─── MATERIAL FOR THE TASK
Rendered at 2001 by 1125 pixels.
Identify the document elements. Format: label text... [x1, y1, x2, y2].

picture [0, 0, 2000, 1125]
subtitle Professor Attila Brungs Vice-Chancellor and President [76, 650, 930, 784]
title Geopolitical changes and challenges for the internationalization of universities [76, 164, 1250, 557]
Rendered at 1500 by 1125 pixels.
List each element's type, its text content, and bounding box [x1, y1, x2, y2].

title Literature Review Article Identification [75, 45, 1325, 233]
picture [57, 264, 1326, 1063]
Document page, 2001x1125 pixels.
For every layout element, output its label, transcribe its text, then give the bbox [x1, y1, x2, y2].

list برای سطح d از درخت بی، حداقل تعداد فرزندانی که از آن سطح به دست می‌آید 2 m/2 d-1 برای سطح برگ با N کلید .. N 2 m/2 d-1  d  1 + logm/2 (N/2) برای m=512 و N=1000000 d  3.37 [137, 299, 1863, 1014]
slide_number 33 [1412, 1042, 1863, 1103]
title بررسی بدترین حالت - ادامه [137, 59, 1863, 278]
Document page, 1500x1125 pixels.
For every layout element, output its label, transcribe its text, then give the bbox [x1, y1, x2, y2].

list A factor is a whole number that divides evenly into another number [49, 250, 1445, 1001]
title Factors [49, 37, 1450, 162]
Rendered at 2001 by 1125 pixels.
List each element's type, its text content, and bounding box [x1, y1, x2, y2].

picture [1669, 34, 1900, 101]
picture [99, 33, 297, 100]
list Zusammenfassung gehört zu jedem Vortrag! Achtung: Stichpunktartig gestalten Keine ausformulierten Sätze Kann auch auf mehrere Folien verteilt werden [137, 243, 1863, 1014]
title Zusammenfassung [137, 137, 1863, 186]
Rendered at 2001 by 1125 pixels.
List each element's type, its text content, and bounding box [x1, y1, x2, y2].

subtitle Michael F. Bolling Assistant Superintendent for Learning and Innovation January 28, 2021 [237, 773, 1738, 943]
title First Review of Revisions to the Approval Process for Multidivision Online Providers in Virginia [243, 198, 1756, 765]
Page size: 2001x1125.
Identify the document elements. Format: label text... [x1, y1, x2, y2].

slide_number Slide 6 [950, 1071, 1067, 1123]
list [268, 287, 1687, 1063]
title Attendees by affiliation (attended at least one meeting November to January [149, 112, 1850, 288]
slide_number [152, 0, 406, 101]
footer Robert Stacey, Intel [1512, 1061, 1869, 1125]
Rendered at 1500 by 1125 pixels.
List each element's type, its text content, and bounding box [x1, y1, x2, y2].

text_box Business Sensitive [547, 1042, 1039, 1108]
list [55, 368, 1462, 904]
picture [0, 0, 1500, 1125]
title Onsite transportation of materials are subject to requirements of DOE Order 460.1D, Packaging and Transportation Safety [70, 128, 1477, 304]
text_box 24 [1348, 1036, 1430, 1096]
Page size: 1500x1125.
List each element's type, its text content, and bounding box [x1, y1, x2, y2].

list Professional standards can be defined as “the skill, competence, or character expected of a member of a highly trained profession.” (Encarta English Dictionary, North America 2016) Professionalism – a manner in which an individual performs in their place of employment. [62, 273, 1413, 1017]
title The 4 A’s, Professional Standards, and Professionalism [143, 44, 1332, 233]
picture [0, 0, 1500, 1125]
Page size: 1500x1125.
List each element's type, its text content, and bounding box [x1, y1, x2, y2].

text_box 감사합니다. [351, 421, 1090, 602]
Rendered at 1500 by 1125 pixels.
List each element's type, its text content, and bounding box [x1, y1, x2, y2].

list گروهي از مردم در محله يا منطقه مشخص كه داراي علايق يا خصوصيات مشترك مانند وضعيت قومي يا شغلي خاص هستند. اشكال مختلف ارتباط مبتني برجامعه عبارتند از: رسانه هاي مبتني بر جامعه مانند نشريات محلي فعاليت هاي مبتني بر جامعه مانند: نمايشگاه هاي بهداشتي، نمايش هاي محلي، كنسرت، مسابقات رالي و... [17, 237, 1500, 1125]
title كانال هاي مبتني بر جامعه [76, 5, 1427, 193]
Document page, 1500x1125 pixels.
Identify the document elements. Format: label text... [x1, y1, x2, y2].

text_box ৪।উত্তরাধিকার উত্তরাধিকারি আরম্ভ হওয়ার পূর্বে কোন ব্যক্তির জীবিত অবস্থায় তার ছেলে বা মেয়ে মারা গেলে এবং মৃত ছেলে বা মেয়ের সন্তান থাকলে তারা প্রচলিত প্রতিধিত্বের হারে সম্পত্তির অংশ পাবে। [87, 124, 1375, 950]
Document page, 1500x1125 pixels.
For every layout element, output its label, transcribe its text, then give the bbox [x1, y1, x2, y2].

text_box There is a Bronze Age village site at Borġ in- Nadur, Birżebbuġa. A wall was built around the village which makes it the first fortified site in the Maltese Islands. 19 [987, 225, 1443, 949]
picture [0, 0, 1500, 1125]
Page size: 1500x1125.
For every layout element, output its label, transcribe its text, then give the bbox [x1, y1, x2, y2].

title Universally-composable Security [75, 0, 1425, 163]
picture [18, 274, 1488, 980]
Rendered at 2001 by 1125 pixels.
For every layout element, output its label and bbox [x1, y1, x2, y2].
──────
(TASK TO CARRY OUT): Copy every record shown above, exactly and completely.

(TASK SOLUTION):
Rendered at 2001 by 1125 pixels.
Identify the document elements. Format: label text... [x1, y1, x2, y2].

picture [0, 0, 2000, 1125]
subtitle Professor Attila Brungs Vice-Chancellor and President [76, 650, 930, 784]
title Geopolitical changes and challenges for the internationalization of universities [76, 164, 1250, 557]
Rendered at 1500 by 1125 pixels.
List each element's type, its text content, and bounding box [x1, y1, x2, y2].

title Literature Review Article Identification [75, 45, 1325, 233]
picture [57, 264, 1326, 1063]
Document page, 2001x1125 pixels.
For every layout element, output its label, transcribe its text, then give the bbox [x1, y1, x2, y2].

list برای سطح d از درخت بی، حداقل تعداد فرزندانی که از آن سطح به دست می‌آید 2 m/2 d-1 برای سطح برگ با N کلید .. N 2 m/2 d-1  d  1 + logm/2 (N/2) برای m=512 و N=1000000 d  3.37 [137, 299, 1863, 1014]
slide_number 33 [1412, 1042, 1863, 1103]
title بررسی بدترین حالت - ادامه [137, 59, 1863, 278]
Document page, 1500x1125 pixels.
For every layout element, output its label, transcribe its text, then give the bbox [x1, y1, x2, y2].

list A factor is a whole number that divides evenly into another number [49, 250, 1445, 1001]
title Factors [49, 37, 1450, 162]
Rendered at 2001 by 1125 pixels.
List each element's type, its text content, and bounding box [x1, y1, x2, y2].

picture [1669, 34, 1900, 101]
picture [99, 33, 297, 100]
list Zusammenfassung gehört zu jedem Vortrag! Achtung: Stichpunktartig gestalten Keine ausformulierten Sätze Kann auch auf mehrere Folien verteilt werden [137, 243, 1863, 1014]
title Zusammenfassung [137, 137, 1863, 186]
Rendered at 2001 by 1125 pixels.
List each element's type, its text content, and bounding box [x1, y1, x2, y2].

subtitle Michael F. Bolling Assistant Superintendent for Learning and Innovation January 28, 2021 [237, 773, 1738, 943]
title First Review of Revisions to the Approval Process for Multidivision Online Providers in Virginia [243, 198, 1756, 765]
Page size: 2001x1125.
Identify the document elements. Format: label text... [x1, y1, x2, y2].

slide_number Slide 6 [950, 1071, 1067, 1123]
list [268, 287, 1687, 1063]
title Attendees by affiliation (attended at least one meeting November to January [149, 112, 1850, 288]
slide_number [152, 0, 406, 101]
footer Robert Stacey, Intel [1512, 1061, 1869, 1125]
Rendered at 1500 by 1125 pixels.
List each element's type, its text content, and bounding box [x1, y1, x2, y2].

text_box Business Sensitive [547, 1042, 1039, 1108]
list [55, 368, 1462, 904]
picture [0, 0, 1500, 1125]
title Onsite transportation of materials are subject to requirements of DOE Order 460.1D, Packaging and Transportation Safety [70, 128, 1477, 304]
text_box 24 [1348, 1036, 1430, 1096]
Page size: 1500x1125.
List each element's type, its text content, and bounding box [x1, y1, x2, y2].

list Professional standards can be defined as “the skill, competence, or character expected of a member of a highly trained profession.” (Encarta English Dictionary, North America 2016) Professionalism – a manner in which an individual performs in their place of employment. [62, 273, 1413, 1017]
title The 4 A’s, Professional Standards, and Professionalism [143, 44, 1332, 233]
picture [0, 0, 1500, 1125]
Page size: 1500x1125.
List each element's type, its text content, and bounding box [x1, y1, x2, y2].

text_box 감사합니다. [351, 421, 1090, 602]
Rendered at 1500 by 1125 pixels.
List each element's type, its text content, and bounding box [x1, y1, x2, y2].

list گروهي از مردم در محله يا منطقه مشخص كه داراي علايق يا خصوصيات مشترك مانند وضعيت قومي يا شغلي خاص هستند. اشكال مختلف ارتباط مبتني برجامعه عبارتند از: رسانه هاي مبتني بر جامعه مانند نشريات محلي فعاليت هاي مبتني بر جامعه مانند: نمايشگاه هاي بهداشتي، نمايش هاي محلي، كنسرت، مسابقات رالي و... [17, 237, 1500, 1125]
title كانال هاي مبتني بر جامعه [76, 5, 1427, 193]
Document page, 1500x1125 pixels.
Identify the document elements. Format: label text... [x1, y1, x2, y2].

text_box ৪।উত্তরাধিকার উত্তরাধিকারি আরম্ভ হওয়ার পূর্বে কোন ব্যক্তির জীবিত অবস্থায় তার ছেলে বা মেয়ে মারা গেলে এবং মৃত ছেলে বা মেয়ের সন্তান থাকলে তারা প্রচলিত প্রতিধিত্বের হারে সম্পত্তির অংশ পাবে। [87, 124, 1375, 950]
Document page, 1500x1125 pixels.
For every layout element, output its label, transcribe its text, then give the bbox [x1, y1, x2, y2].

text_box There is a Bronze Age village site at Borġ in- Nadur, Birżebbuġa. A wall was built around the village which makes it the first fortified site in the Maltese Islands. 19 [987, 225, 1443, 949]
picture [0, 0, 1500, 1125]
Page size: 1500x1125.
For every layout element, output its label, transcribe its text, then give the bbox [x1, y1, x2, y2].

title Universally-composable Security [75, 0, 1425, 163]
picture [18, 274, 1488, 980]
Rendered at 2001 by 1125 pixels.
For every layout element, output its label and bbox [x1, y1, x2, y2].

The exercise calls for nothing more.